Reproduce every one of the records below verbatim, leaving out the pictures.

#### [SUPPLIED INFORMATION]
*** Block opens ***
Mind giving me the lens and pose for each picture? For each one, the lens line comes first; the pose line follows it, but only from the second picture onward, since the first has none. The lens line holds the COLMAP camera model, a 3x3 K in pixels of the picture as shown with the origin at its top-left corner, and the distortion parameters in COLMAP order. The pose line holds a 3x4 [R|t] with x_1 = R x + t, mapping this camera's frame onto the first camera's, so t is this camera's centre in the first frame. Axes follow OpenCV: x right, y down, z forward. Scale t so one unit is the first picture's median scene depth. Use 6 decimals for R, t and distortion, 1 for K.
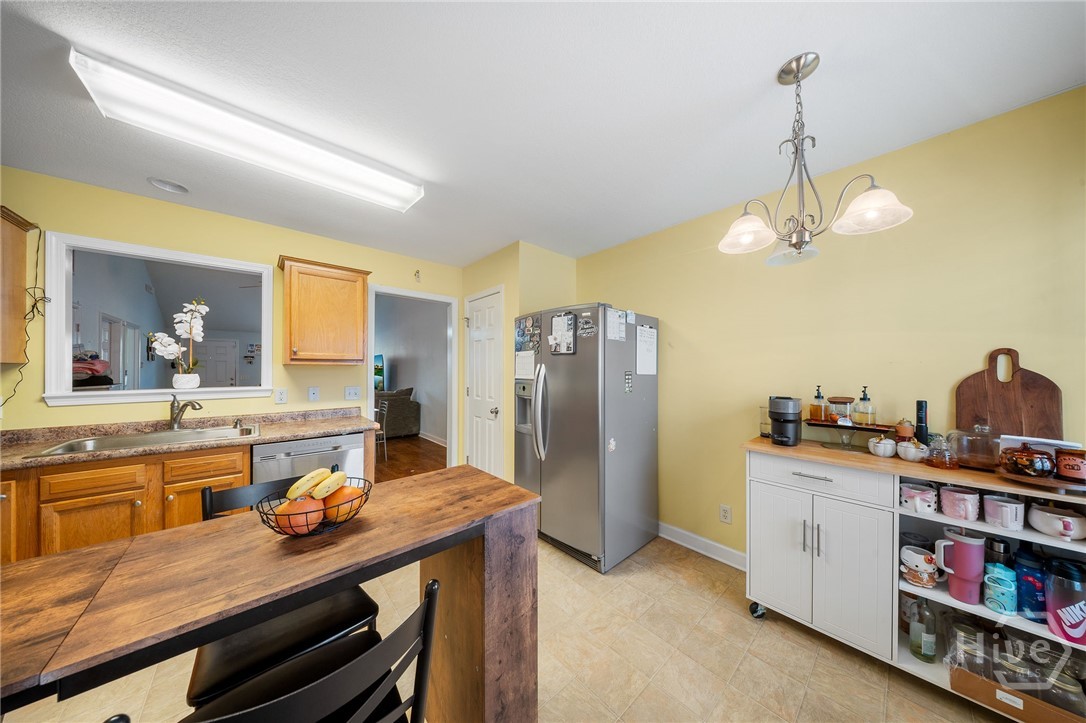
lens RADIAL K [[323.7, 0, 553.8], [0, 323.7, 370.4], [0, 0, 1]] dist [0.000102, -0.000998]
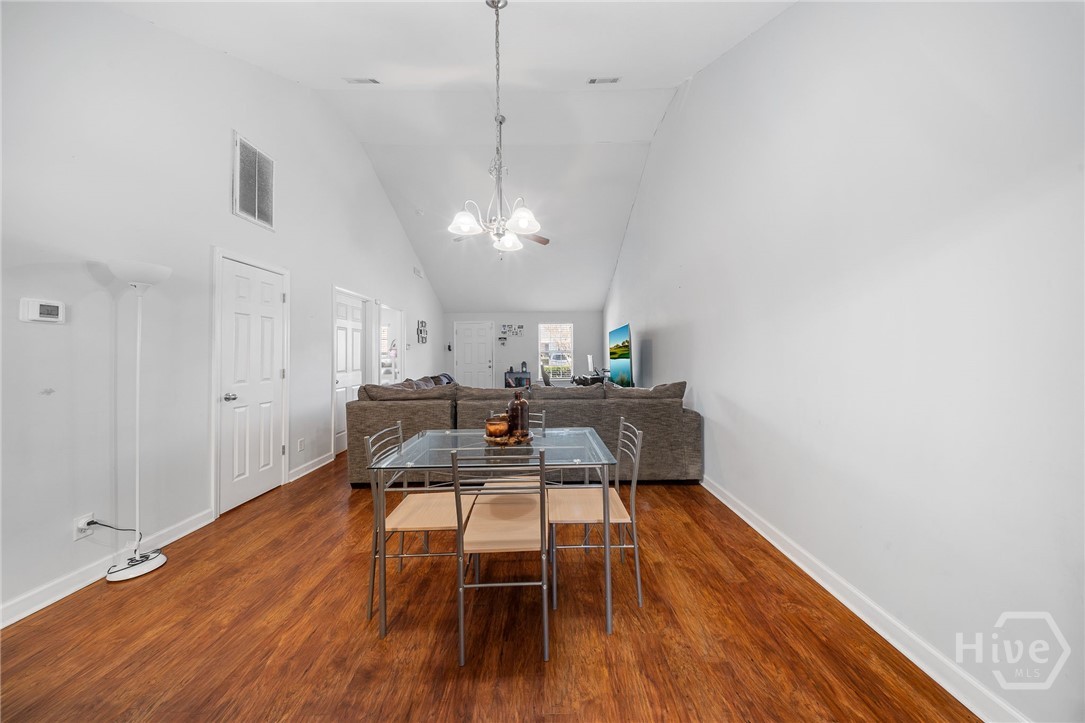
lens RADIAL K [[323.4, 0, 542.8], [0, 323.4, 353.5], [0, 0, 1]] dist [0.000102, -0.000998]
pose [[0.732284, -0.008133, -0.680951, -0.772872], [0.006464, 0.999967, -0.004991, 0.033842], [0.680969, -0.000747, 0.732312, 1.463190]]
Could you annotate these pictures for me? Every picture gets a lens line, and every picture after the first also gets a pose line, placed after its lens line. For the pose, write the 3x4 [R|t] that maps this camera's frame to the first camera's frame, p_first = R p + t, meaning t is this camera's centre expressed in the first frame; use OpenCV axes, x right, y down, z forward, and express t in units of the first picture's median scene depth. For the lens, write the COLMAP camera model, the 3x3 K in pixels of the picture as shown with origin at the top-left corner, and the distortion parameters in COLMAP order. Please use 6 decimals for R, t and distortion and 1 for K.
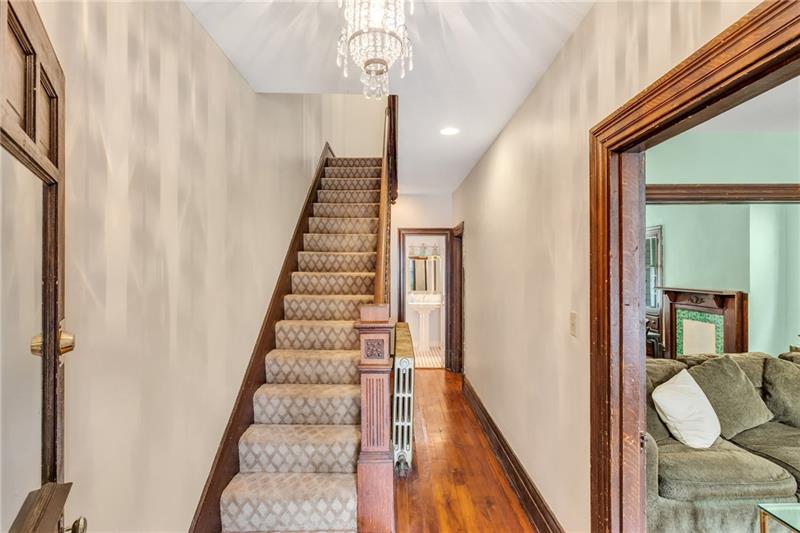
*** Block closes ***
#### [REPLY]
Mind giving me the lens and pose for each picture? For each one, the lens line comes first; the pose line follows it, but only from the second picture onward, since the first has none. The lens line holds the COLMAP camera model, a 3x3 K in pixels of the picture as shown with the origin at its top-left corner, and the distortion parameters in COLMAP order. The pose line holds a 3x4 [R|t] with x_1 = R x + t, mapping this camera's frame onto the first camera's, so t is this camera's centre in the first frame. Axes follow OpenCV: x right, y down, z forward. Scale t so one unit is the first picture's median scene depth. Use 6 decimals for R, t and distortion, 1 for K.
lens RADIAL K [[323.7, 0, 553.8], [0, 323.7, 370.4], [0, 0, 1]] dist [0.000102, -0.000998]
lens RADIAL K [[323.4, 0, 542.8], [0, 323.4, 353.5], [0, 0, 1]] dist [0.000102, -0.000998]
pose [[0.732284, -0.008133, -0.680951, -0.772872], [0.006464, 0.999967, -0.004991, 0.033842], [0.680969, -0.000747, 0.732312, 1.463190]]
Could you annotate these pictures for me? Every picture gets a lens line, and every picture after the first also gets a pose line, placed after its lens line. For the pose, write the 3x4 [R|t] that maps this camera's frame to the first camera's frame, p_first = R p + t, meaning t is this camera's centre expressed in the first frame; use OpenCV axes, x right, y down, z forward, and express t in units of the first picture's median scene depth. For the lens, write the COLMAP camera model, the 3x3 K in pixels of the picture as shown with origin at the top-left corner, and the distortion parameters in COLMAP order. Please use 6 decimals for R, t and distortion and 1 for K.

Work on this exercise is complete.